++++ GIVEN PASSAGE
Discussion:
Parsing a date string into a std.datetime.datetime
Colin via Digitalmars-d-learn
2014-10-23 11:13:25 UTC
Permalink
Hi,

I'm looking for an easy way to parse a dates into a datetime
object.

Most of my dates will be of the form:
mmm dd, yyyy HH:MM AM|PM

So like: "May 30, 2014 12:12 PM"

I can easily write a regex or whatever to pull these out of that
one format, but it's not guaranteed they'll all be in the one
format and I may have to deal with others.

Is there a helper function that I'm missing that can parse these
dates? Maybe something similar to pythons dateutil.parser [1] ?

If not maybe adding this function to std.datetime would be a good
project to undertake for myself...

[1] - https://labix.org/python-dateutil
Jonathan M Davis via Digitalmars-d-learn
2014-10-23 21:17:21 UTC
Permalink
Post by Colin via Digitalmars-d-learn
Hi,
I'm looking for an easy way to parse a dates into a datetime
object.
mmm dd, yyyy HH:MM AM|PM
So like: "May 30, 2014 12:12 PM"
++++++++
++++ EXTRACTED MATERIAL
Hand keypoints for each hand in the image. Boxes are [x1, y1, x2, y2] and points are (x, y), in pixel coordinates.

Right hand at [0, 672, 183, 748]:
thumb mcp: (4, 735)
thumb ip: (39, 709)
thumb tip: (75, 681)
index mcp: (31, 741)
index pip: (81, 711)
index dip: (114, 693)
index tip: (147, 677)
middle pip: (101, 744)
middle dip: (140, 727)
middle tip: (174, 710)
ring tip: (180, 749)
++++++++
++++ EXTRACTED MATERIAL
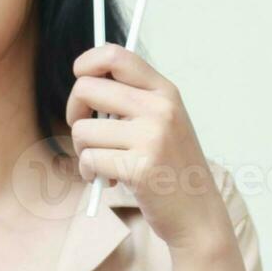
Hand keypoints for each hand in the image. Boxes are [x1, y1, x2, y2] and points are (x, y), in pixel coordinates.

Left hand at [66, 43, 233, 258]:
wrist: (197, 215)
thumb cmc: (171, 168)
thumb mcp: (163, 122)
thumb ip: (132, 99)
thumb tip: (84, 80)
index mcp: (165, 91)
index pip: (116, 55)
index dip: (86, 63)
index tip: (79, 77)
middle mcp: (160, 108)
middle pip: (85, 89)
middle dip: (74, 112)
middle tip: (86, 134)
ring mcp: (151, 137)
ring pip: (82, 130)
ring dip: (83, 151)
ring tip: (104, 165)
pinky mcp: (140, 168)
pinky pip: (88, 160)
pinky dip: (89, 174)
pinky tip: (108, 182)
++++++++
++++ EXTRACTED MATERIAL
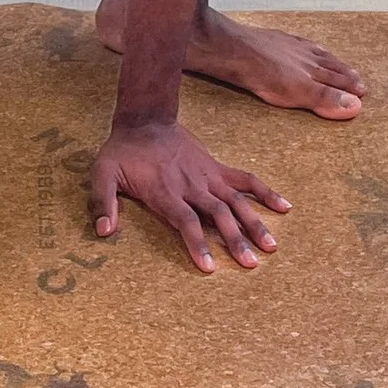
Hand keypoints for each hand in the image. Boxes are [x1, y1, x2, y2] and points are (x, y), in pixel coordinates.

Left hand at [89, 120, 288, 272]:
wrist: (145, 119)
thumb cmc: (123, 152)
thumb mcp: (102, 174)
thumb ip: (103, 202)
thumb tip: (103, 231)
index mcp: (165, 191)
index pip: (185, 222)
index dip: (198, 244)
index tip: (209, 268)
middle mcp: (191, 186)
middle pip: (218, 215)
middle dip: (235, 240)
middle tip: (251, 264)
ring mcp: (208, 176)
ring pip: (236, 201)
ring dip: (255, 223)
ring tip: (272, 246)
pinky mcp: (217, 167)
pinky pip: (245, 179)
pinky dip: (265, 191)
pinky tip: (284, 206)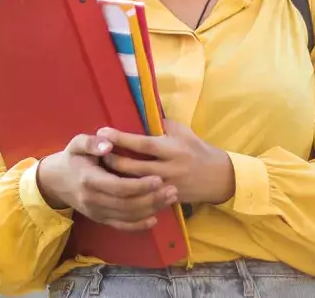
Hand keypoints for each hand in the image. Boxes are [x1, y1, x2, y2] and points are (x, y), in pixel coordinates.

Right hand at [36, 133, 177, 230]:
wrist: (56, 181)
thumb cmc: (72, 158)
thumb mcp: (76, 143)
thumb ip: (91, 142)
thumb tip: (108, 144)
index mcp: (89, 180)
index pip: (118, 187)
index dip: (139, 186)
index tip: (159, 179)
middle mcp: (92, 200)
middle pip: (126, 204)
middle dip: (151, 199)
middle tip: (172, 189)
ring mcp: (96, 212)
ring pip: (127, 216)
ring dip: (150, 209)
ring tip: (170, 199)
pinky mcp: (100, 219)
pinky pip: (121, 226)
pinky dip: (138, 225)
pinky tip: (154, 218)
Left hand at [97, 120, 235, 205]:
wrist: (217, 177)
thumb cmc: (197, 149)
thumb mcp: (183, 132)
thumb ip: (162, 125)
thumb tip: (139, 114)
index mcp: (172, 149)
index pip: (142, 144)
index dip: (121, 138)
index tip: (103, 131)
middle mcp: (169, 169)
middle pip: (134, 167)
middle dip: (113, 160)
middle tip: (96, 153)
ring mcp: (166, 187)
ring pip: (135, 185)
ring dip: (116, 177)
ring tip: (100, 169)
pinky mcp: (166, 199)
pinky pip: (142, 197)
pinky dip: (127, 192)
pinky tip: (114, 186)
++++++++
CHECK YOUR UNDERSTANDING
#1 In the date-parsing thread above, which Python facility does Colin name as an example of the helper he wants?
#2 Continue the date-parsing thread above, picking up right after its last line.

ANSWER LIST
#1 Python's dateutil.parser, from the python-dateutil package.

#2
I can easily write a regex or whatever to pull these out of
that one format, but it's not guaranteed they'll all be in the
one format and I may have to deal with others.
Is there a helper function that I'm missing that can parse
these dates? Maybe something similar to pythons dateutil.parser
[1] ?
If not maybe adding this function to std.datetime would be a
good project to undertake for myself...
[1] - https://labix.org/python-dateutil
std.datetime supports the ISO formats but, it does not currently
support generating or parsing custom strings for dates or times.
It's on my todo list (probably after splitting std.datetime into
a package), but I don't know exactly when I'm going to get to it.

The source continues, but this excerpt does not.